Image credits for Shutterstock about entrepreneurs, stakeholders in corporate governance, sustainable governance and corporate governance businesses. What happened at Enron was clearly a lack of corporate governance that should have prevented the creation of these entities that concealed losses. One of the interesting developments in recent years has been the way in which the label of “corporate” governance has been used to describe governance and accountability issues beyond the corporate sector. In companies with this type of governance structure, where there may be many shareholders, it is common to hear about agency or management theory.
It's common to hear about bad examples of corporate governance, mainly because it's the reason why some companies exploit and end up in the news. For example, corporate governance became a pressing issue in the United States in the early 21st century, after fraudulent practices bankrupted high-profile companies such as Enron and WorldCom. Everyone in a company, from core staff to board members, must be well-versed in corporate security procedures, such as passwords and authentication methods. It is a management and control system that dictates how a board of directors governs and supervises a company.

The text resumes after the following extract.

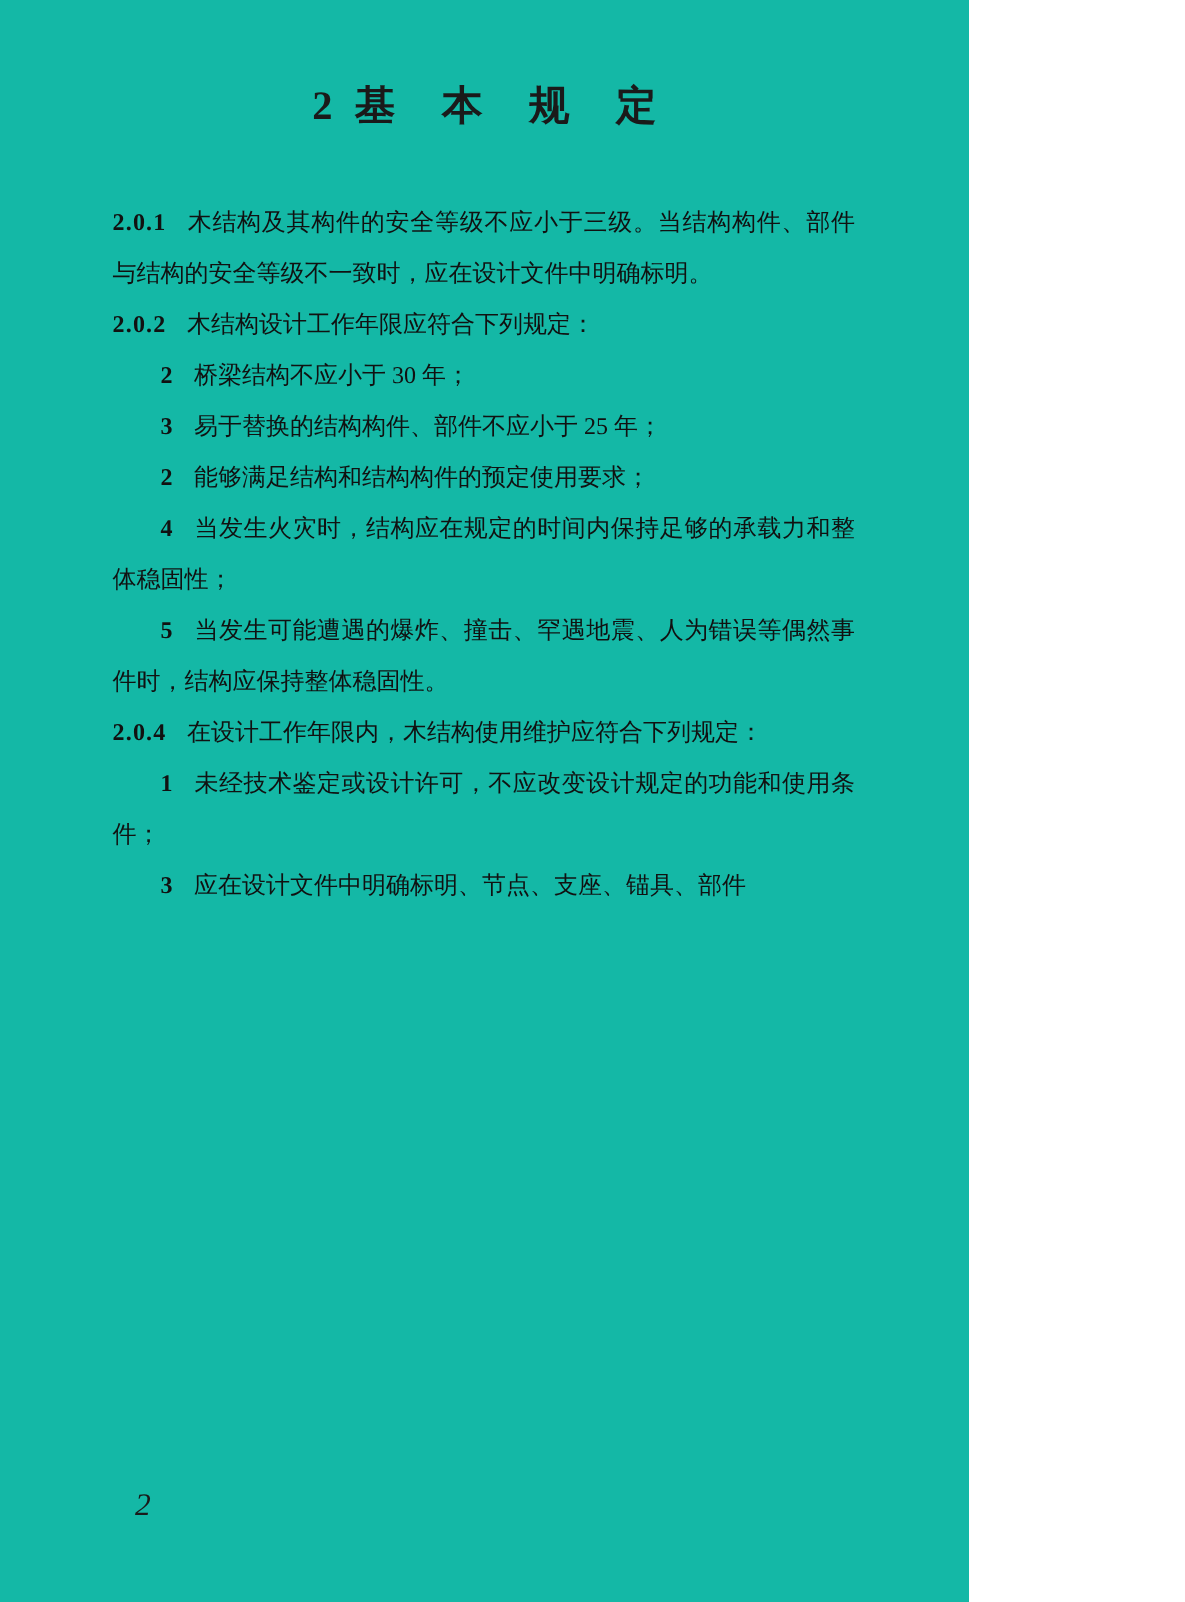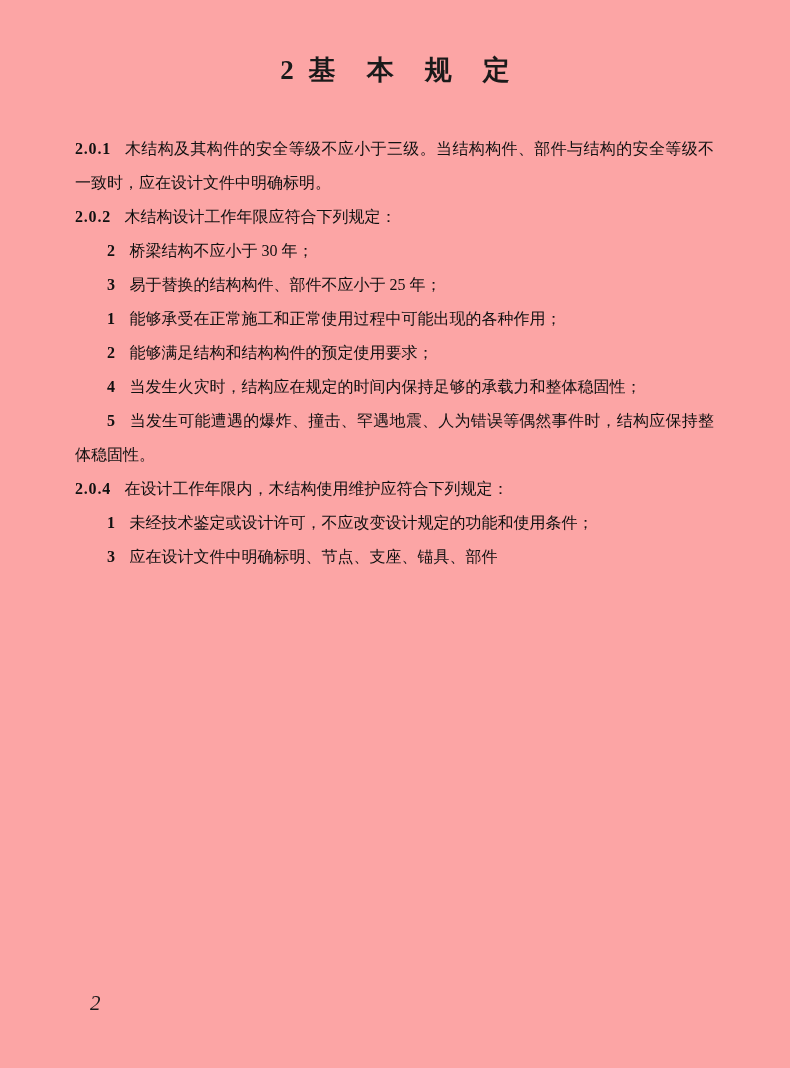"2 基 本 规 定" .page { background: #fca5a5 -> #14b8a6; width: 790px -> 646px }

The supervisory board was intended to oversee management and approve corporate decisions; however, it lacked the independence and authority to carry out these functions. Strong and transparent corporate governance leads a company to make ethical decisions that benefit all its stakeholders, allowing the company to position itself as an attractive option for investors if its finances are also healthy. The board of directors must ensure that the company's corporate governance policies incorporate corporate strategy, risk management, accountability, transparency and ethical business practices. There are certain areas that an investor can focus on to determine if a company is practicing good corporate governance or not.
Alternatively, bad corporate governance is considered poorly structured, ambiguous and non-compliant, which could damage the image or financial health of a company.